Fellow opposition lawmaker Jose Guerra tweeted that the government was “auctioning off” the country’s assets.
The proposed deal could further strengthen political ally Russia’s financial position in Venezuela, where it has emerged as an increasingly important backer of Maduro. Russia stands to gain access to more Venezuela oil and more control over its production operations.
“This shows that Rosneft has no hangups about expanding its footprint in the world’s largest oil patch, even with Maduro becoming an autocrat,” said Raul Gallegos, an analyst with the consultancy Control Risks.
“Expect more of the same as ‘Chavismo’ consolidates its power and seeks fresh cash,” he added in reference to the ruling Socialist Party.
Rosneft has already lent PDVSA at least $4 billion in recent years while increasing its oil stakes in the country, which has the world’s largest crude reserves.

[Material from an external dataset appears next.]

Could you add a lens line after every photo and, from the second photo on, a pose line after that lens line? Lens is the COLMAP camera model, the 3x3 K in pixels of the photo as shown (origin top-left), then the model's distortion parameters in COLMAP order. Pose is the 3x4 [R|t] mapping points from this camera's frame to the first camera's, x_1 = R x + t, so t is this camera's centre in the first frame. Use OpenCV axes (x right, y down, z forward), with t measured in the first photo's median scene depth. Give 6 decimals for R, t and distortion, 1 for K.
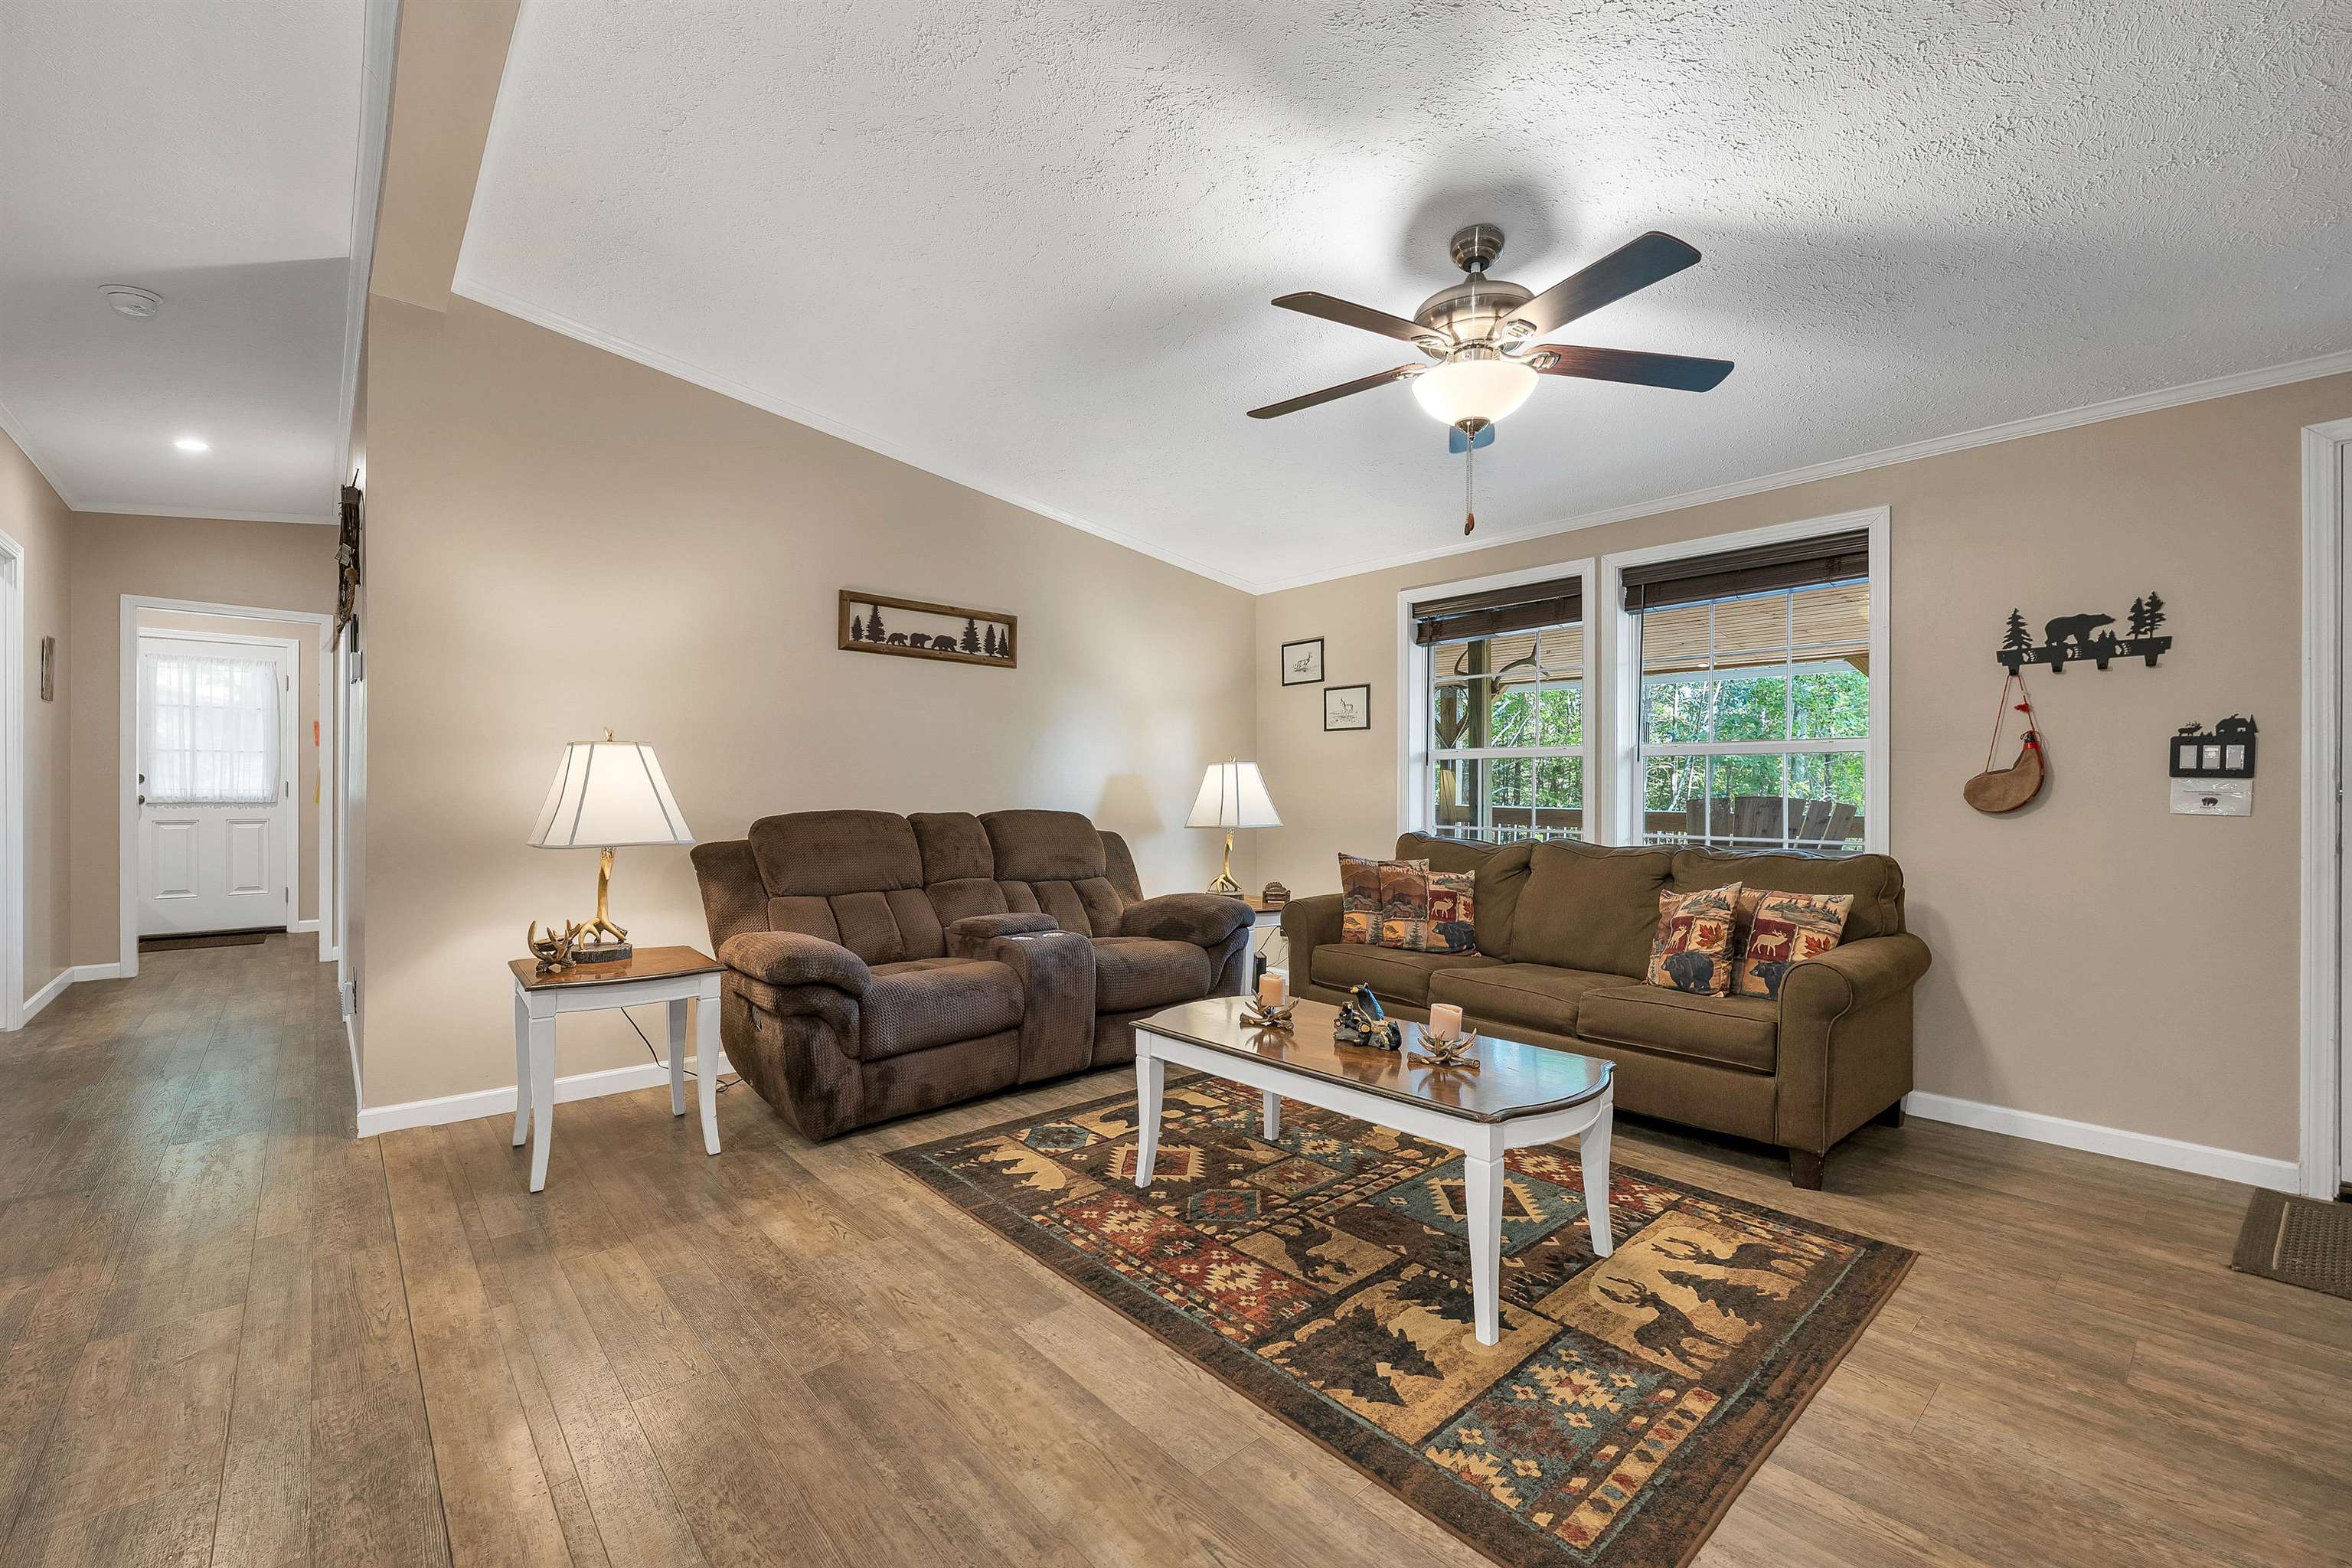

Venezuela recently offered the Russian company a stake sale in the large oil project Petropiar, operated by PDVSA and U.S. oil company Chevron Corp, Reuters reported in March.
Rosneft currently has a 40-percent stake in the 140,000 barrels per day (bpd) flagship Petromonagas project at the Orinoco belt, Venezuela’s most prolific oil region. It gets a commensurate share of the field’s upgraded crude.
The Russian firm also has a 40-percent stake in the Petrovictoria project and a 32-percent stake in the Petromiranda project in the Orinoco, and in two separate joint ventures in mature fields in the South American country.
Receiving more barrels from PDVSA and Citgo would help Rosneft grow its trading arm, Swiss-based Rosneft Trading SA. And Rosneft could use light crude from the three joint ventures in Zulia for blending its extra-heavy crude from the Orinoco - instead of relying on Venezuela’s pricey and often delayed imports of diluents.